Folha de S. Paulo


Legislativo dominado por republicanos gera dúvida sobre limites de Trump

Construção de um muro na fronteira com o México, revogação do Obamacare, deportação de 11 milhões de imigrantes, revisão do acordo nuclear com o Irã. Quais dessas propostas polêmicas Donald Trump conseguirá levar adiante em seu governo?

A dúvida movimenta o debate nos EUA diante da incerteza sobre a real eficácia do sistema de freios e contrapesos para Trump, com um Congresso de maioria republicana –52 a 48 no Senado, 239 a 193 na Câmara (com três ainda indefinidos).

Para alguns especialistas, é o tradicional sistema do país, que garante que Legislativo, Executivo ou Judiciário evitem abusos do outro poder, que traz certa tranquilidade sobre o futuro dos EUA a partir de janeiro.
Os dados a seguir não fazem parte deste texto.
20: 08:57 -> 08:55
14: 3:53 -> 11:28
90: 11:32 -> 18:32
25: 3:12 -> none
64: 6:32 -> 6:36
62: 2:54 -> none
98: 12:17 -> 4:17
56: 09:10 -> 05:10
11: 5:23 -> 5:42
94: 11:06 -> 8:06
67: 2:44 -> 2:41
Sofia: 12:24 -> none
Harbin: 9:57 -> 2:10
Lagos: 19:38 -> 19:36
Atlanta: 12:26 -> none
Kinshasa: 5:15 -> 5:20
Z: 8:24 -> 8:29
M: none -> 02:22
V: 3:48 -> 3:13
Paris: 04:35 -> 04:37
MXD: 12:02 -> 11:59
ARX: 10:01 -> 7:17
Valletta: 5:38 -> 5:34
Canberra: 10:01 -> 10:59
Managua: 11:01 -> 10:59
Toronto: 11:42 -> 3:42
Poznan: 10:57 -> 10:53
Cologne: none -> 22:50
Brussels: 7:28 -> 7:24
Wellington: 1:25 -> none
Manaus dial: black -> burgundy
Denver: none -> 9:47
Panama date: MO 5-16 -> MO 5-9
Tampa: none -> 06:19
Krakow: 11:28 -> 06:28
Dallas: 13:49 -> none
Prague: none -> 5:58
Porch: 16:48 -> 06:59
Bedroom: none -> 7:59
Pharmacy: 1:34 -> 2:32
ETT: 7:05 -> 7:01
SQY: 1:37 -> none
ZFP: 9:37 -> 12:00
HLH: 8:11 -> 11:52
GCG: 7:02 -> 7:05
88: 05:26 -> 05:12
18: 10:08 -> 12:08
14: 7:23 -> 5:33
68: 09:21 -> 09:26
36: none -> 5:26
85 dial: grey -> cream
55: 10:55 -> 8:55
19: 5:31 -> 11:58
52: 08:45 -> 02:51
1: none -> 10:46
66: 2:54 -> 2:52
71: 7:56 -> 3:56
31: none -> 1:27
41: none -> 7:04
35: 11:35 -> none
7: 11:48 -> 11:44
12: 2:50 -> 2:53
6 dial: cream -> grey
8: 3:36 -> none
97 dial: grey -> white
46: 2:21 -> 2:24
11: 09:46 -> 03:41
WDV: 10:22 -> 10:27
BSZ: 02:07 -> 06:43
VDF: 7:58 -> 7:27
Outros consideram que, com os republicanos no controle da Câmara e do Senado, é difícil prever se o novo presidente poderá mesmo ser "contido".

A situação está longe de ser uma exceção –os três antecessores de Trump tiveram, em algum momento de seus dois mandatos, a maioria nas duas Casas no Congresso–, mas é suficiente para elevar ainda mais a tensão.

Trump poderá tomar algumas decisões assim que assumir, sem o aval do Capitólio, como cancelar ordens executivas (espécie de medida provisória) assinadas por Obama. Entre elas, o decreto de 2014 que protege quase 5 milhões de imigrantes ilegais da deportação.

Ele poderia ainda, por ordem executiva, restaurar sanções contra Teerã, colocando em xeque o acordo sobre o programa nuclear iraniano alcançado em 2015.

Muitas de suas propostas, no entanto, precisam da aprovação do Legislativo, como a construção do muro na fronteira, a taxação de empresas que levarem suas operações para outro país e o fim do Obamacare (reforma do sistema de saúde).

Dessas, a que especialistas acreditam ter mais possibilidade de avançar é a revogação do Obamacare, já tentada antes pelos parlamentares, mas vetada por Obama.

"Mesmo que muitos republicanos no Congresso tenham se distanciado de Trump, eles devem apoiar muitos de seus esforços que vão ao encontro de suas visões", diz a especialista Susan Rose-Ackerman, da Universidade Yale.

Para as demais propostas, o próximo presidente lidará com uma maioria republicana menos numerosa que a atual e que, em parte, tem resistência a ele, como o presidente da Câmara, Paul Ryan.

"Com a maioria republicana, espera-se uma relação mais produtiva entre os dois poderes. No entanto, muitos republicanos certamente vão tentar atrasar ou parar propostas suas", afirma Paul Manuel, professor da American University e autor do livro "Checks and Balances" (freios e contrapesos).

Robert Kagan, do Instituto Brookings, entretanto, acredita que o sistema de freios e contrapesos não funcionará com Trump porque não é interessante para o partido, no longo prazo, ir contra seu presidente eleito.

"Os republicanos se alinharão com democratas contra Trump? Fazer isso só contribuiria para uma vitória da oposição, preparando o terreno para ganhos democratas no Congresso em 2018", escreveu ao jornal "The Washington Post".

JUDICIÁRIO

Outro poder fundamental no monitoramento de eventuais abusos de Trump é o Judiciário. A proposta do republicano de barrar a entrada de muçulmanos no país, por exemplo, poderia ser contestada na Justiça como inconstitucional.

Há especialistas, contudo, que temem pela Suprema Corte –já que Trump deverá indicar o substituto do juiz Antonin Scalia, ícone do conservadorismo. Hoje, a Corte está dividida.

Para Paul Manuel, porém, independentemente de sua composição, a Corte evitará que Trump desrespeite "limites constitucionais".

Uma decisão, contudo, não pode ser parada pelos outros dois Poderes: a de os EUA lançarem um ataque nuclear (leia mais abaixo).

Neste caso, o único "freio" possível de Trump viria de assessores ou do alto comando das Forças Armadas ""não para bloqueá-lo, mas para aconselhá-lo sobre uma possível melhor escolha.